For students of class 11-12 (age 16+)
nayel
Posts: 268
Joined: Tue Dec 07, 2010 7:38 pm
Location: Dhaka, Bangladesh or Cambridge, UK

### infinitely many primes 1 mod p

Here is a sequence of steps through which you can find infinitely many primes congruent to $1\bmod p$ for any prime $p$. (Of course, without having to use Dirichlet's theorem!)

A. Let $a>1$ be an integer.
B. Let $N=a^p-1$.
C. What is the order of $a\bmod N$?
D. This order must divide $\phi(N)$, where $\phi$ is Euler's totient function.
E. Consider the prime factorisation of $N$ to write down $\phi(N)$. Use D to show that there exists a prime $\equiv 1\bmod p$.
F. Can you make some clever choices for $a$ to find infinitely many such primes?
"Everything should be made as simple as possible, but not simpler." - Albert Einstein

Masum
Posts: 592
Joined: Tue Dec 07, 2010 1:12 pm
Location: Dhaka,Bangladesh

### Re: infinitely many primes 1 mod p

Nice. In a similar technique, I tried very hard to find some sort condition or special choices to force $\varphi(p)$ is a square. But still no luck. Must be. Otherwise I would already have solved $p=n^2+1$ problem.
One one thing is neutral in the universe, that is $0$.

asif e elahi
Posts: 183
Joined: Mon Aug 05, 2013 12:36 pm
Location: Sylhet,Bangladesh

### Re: infinitely many primes 1 mod p

nayel wrote:Here is a sequence of steps through which you can find infinitely many primes congruent to $1\bmod p$ for any prime $p$. (Of course, without having to use Dirichlet's theorem!)

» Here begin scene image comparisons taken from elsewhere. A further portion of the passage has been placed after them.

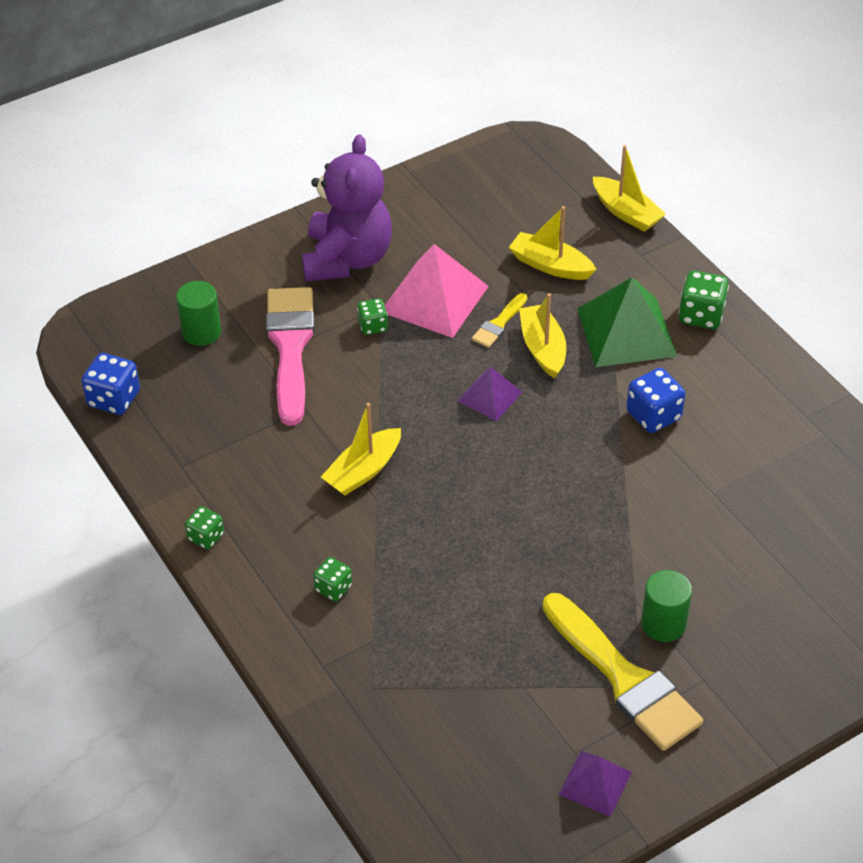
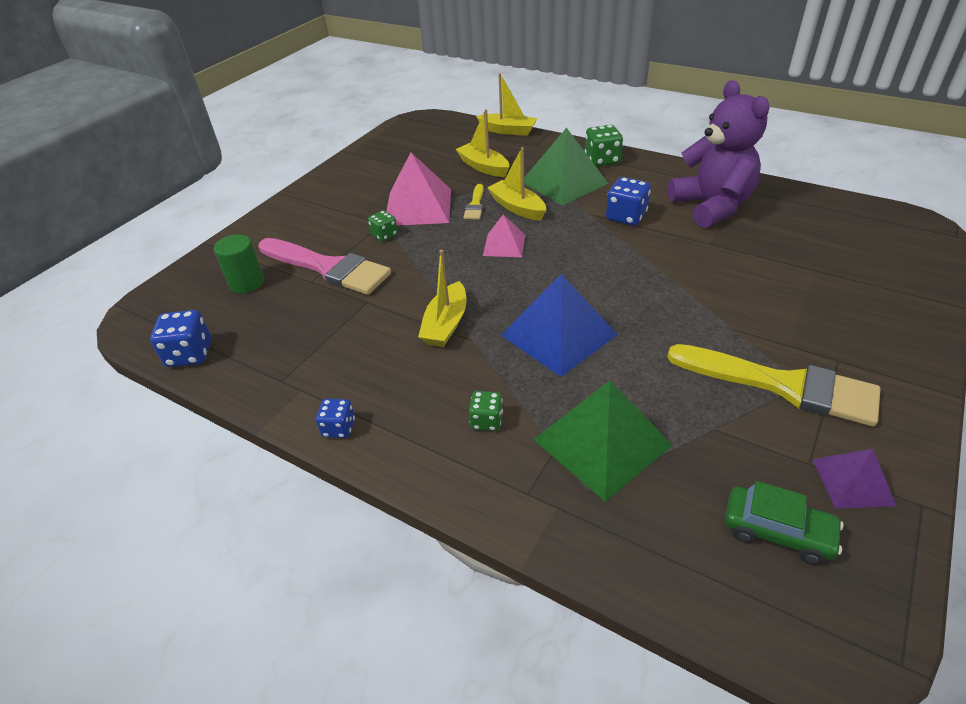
camera: 25 degrees left, 5 degrees down
(206, 537) = (339, 428): green dice -> blue dice
(290, 347) = (328, 268): pink brush -> pink brush turned 150 degrees clockwise
(347, 259) = (337, 206): purple teddy bear -> purple teddy bear (712, 206)
(416, 653) = (602, 442): none -> green pyramid
(461, 531) = (558, 335): none -> blue pyramid
(489, 396) = (504, 245): purple pyramid -> pink pyramid
(494, 787) = (777, 531): none -> green car
(550, 265) = (483, 167): yellow boat -> yellow boat turned 45 degrees clockwise
(663, 624) = (768, 334): green cylinder -> none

A. Let $a>1$ be an integer.
B. Let $N=a^p-1$.
C. What is the order of $a\bmod N$?
D. This order must divide $\phi(N)$, where $\phi$ is Euler's totient function.
E. Consider the prime factorisation of $N$ to write down $\phi(N)$. Use D to show that there exists a prime $\equiv 1\bmod p$.
F. Can you make some clever choices for $a$ to find infinitely many such primes?
We prove that $p^{p^{k}}-1$ always has a prime divisor that is congruent to 1$mod p^{k}$.We assume the contrary .Let q be a prime divisor of it.Then $p^{p^{k}}\equiv1(mod q)$.Again by Fermat's theorem
$p^{q-1}\equiv 1(mod q)$.So $p^{gcd(p^{k},q-1)}\equiv 1(mod q)$.$gcd(p^{k},q-1)$=$p^{m}$ for some m.By our assumption ,$m\leq k-1$ or $q\mid p^{p^{m}}-1\mid p^{p^{k-1}}-1$.So all the prime divisors $p^{p^{k}}-1$ are divisors of $p^{p^{k-1}}-1$.But $p^{p^{k}}-1=(p^{p^{k-1}})^{p}=p^{p^{k}}-1)X$.here $gcd(p^{p^{k-1}}-1,X)=gcd(p^{p^{k-1}}-1,p)=1$.So $p^{p^{k}}-1$ has a prime divisor that dos'nt divide $p^{p^{k}}-1$.So our assumption was wrong.So $p^{p^{k}}-1$ always has a prime divisor that is congruent to 1$(mod p^{k})$.
We proved that,for all k,there are at least one prime q that is congruent to 1 $(mod p^{k})$.So there are infinite primes congruent to 1(mod p).